The Spanish southern city of Barcelona is definitely one to visit if you’re interested in culture, history, or food. Its many architectural sites are amazing to visit if you’ve got anything from a few hours to a few days to spare. Most notably by Gaudi, you’ll find hundreds of little stalls selling his patterns on anything from plates, to umbrellas, to books. Perfect for reading up on his works and finding out the history behind his many pieces dotted around the city. There are so many things to do in Barcelona, but here are my personal favourites.
Take a cable car from Barceloneta to Montjuic. This cable car is a short, seven minute journey, which takes you directly over the spanish World Trade Centre halfway up the mountain. You can then get a Furnacular (mountain train) up to the top of Montjuic to visit the castle, or you can get the bus which will cost only 1€ with a T10 card. The views, although short lived, are incredible, and reaching the top of the mountain (which can also be done on foot, for those of us with good stamina) feels like something of a feat in itself.
Once you’ve appreciated the views from the top, you can either get the train back to the bottom of the mountain or you can get a bus halfway down and visit the national Catalan art museum – perfect for anyone with a brief knowledge of art to experts. The building itself is worth going for, and Barcelona’s famous ‘magical fountain’ is at the bottom of the walk, and lights up in the evenings.
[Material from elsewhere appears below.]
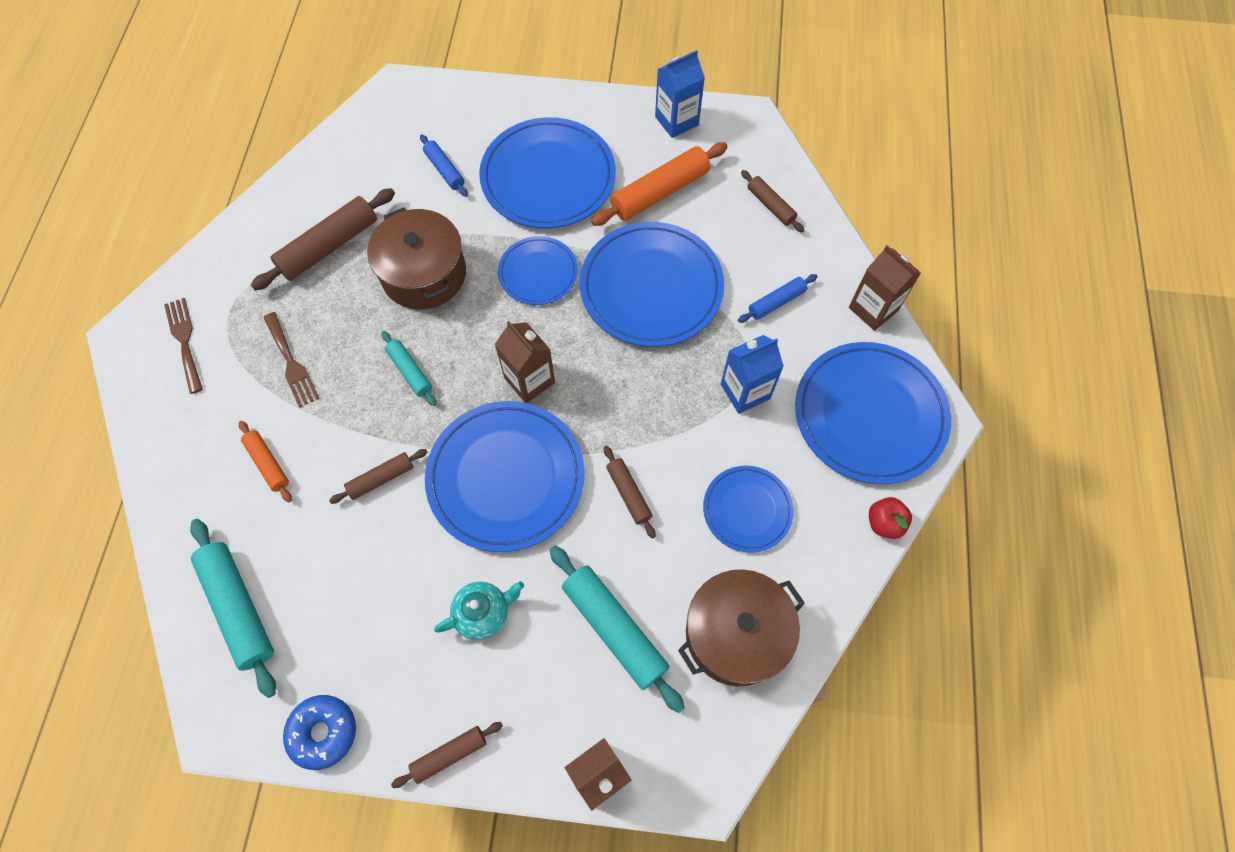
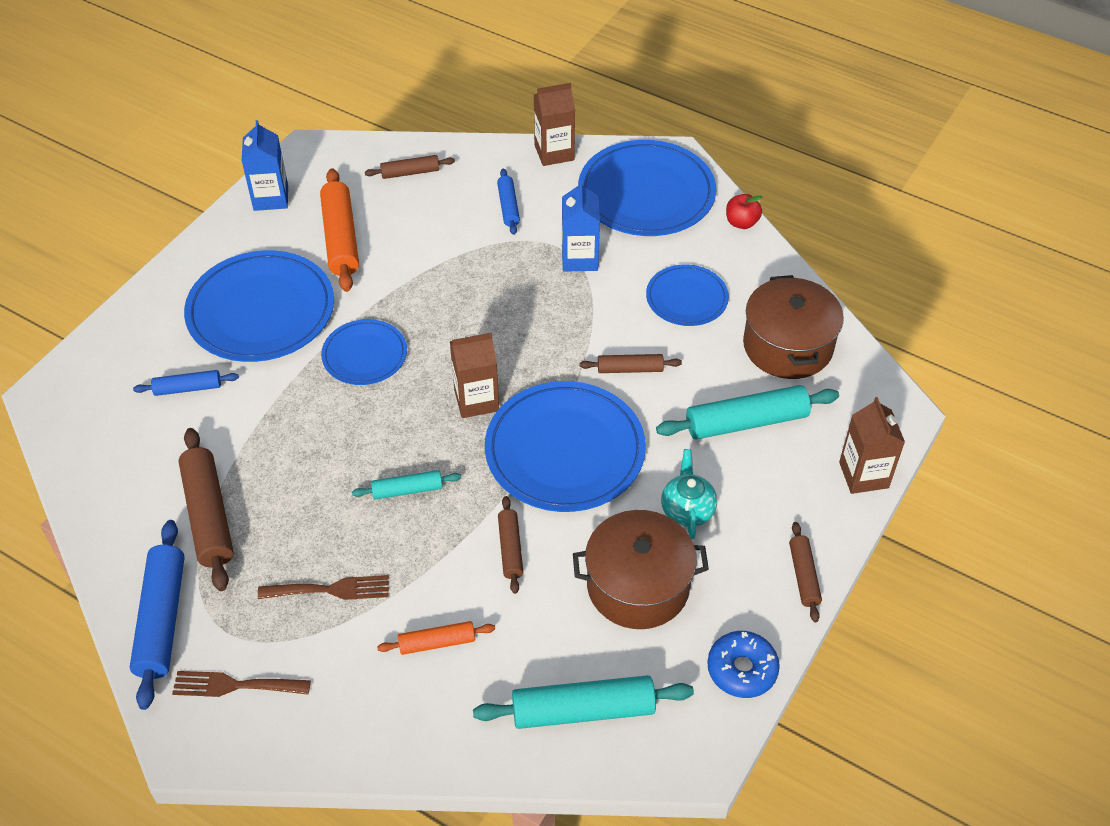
camera: 65 degrees left, 15 degrees down
brown pot [367,207,466,310] -> brown pot moved to [573,510,709,629]
blue plate [580,222,724,347] -> none
none -> blue rolling pin [130,520,185,710]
If your interest is primarily in architecture, consider visiting one of Gaudi’s most famous pieces. Take the metro to Diagonal in the Eixample district, and visit Casa Mila and Casa Battlo. There are often long queues to get inside either house, but the stunning work on the outside of the houses is worth visiting regardless.
If you’ve got more time on your hands, venture further into the mountains to Park Guell – at only €7 entrance fee it’s worth admiring the works and scenery. Not to mention the amazing views from the top again. Park Guell is a great place to visit in the summer; bring a picnic and spend the afternoon here soaking up the sun on the patchwork inspired seats.
If you’re more into relaxing, Cuitadella Park cannot be missed. The park is huge, and has everything from a boating lake, to saxophonists and a huge fountain. There’s a cafe where you can get an ice-cream and sit in front of the fountain, and plenty of grass for lazing around.
Barceloneta and Mar Bella have excellent beaches if that’s your ideal situation. Barceloneta is closer to the centre and far busier, but during the summer months it’s worth taking the extra trip to Mar Bella to experience a peaceful scenario. Barceloneta beach benefits from being right next to lots of cafes and restaurants, meaning that if you choose to buy food there’s plenty of choice too.
For someone who enjoys exploring, have a wander around the Gothic Quarter. Full of bumbling back streets, more tapas bars than you can count, and guaranteed noise and life, it’s the place to go for someone with a lot of energy and a want to explore. You’ll be able to buy anything there, from sweets at a shop called ‘Happy Pills’ to fresh, homemade smoothies and typically spanish clothes. Barri Gotic, as it’s known, is also renowned for pick pockets, so although it’s a definite tourist hotspot it’s also wise to keep an eye on your bag at all times. The Gothic Quarter is also home to BACOA, which serves arguably the best burgers in the world. Ever.
Barcelona is full of markets where you can easily grab some bargains, ranging from the huge food market down La Ramblas (the major street of the city) to the monthly Palo Alto, which consists of food, live music, clothes and more. Otherwise known as ‘Barcelona’s coolest market’, you’ll probably have to queue to get in after 1pm, but it’s well worth a visit. The food market down La Ramblas is the kind of place you could spend hours wandering round, and holds stalls selling more fish than you’d think was available in the sea, along with crepes, amazing shaped marzipan treats and meat.
Finally, the Sagrada Familia, one of the most well known unfinished pieces of work, has to be visited. For those of us with a lack of architectural knowledge, both the outside and the inside of the building is incredible. For people with a more in depth knowledge, it will be easy to understand why such a project has taken so long to complete – with a varied finishing date still. The stained glass windows light up the entire place, with each one representing a different biblical aspect. Visiting even only briefly will give you a feeling of calmness, and it’s definitely one to take the time to visit if you’re not in the city for long.
Barcelona is an incredible city, and there’s enough to do whether you’re there for three days or 30 days. In my own opinion, I do not think there are many cities as versatile as Barcelona, with such contrast in available activities and interests.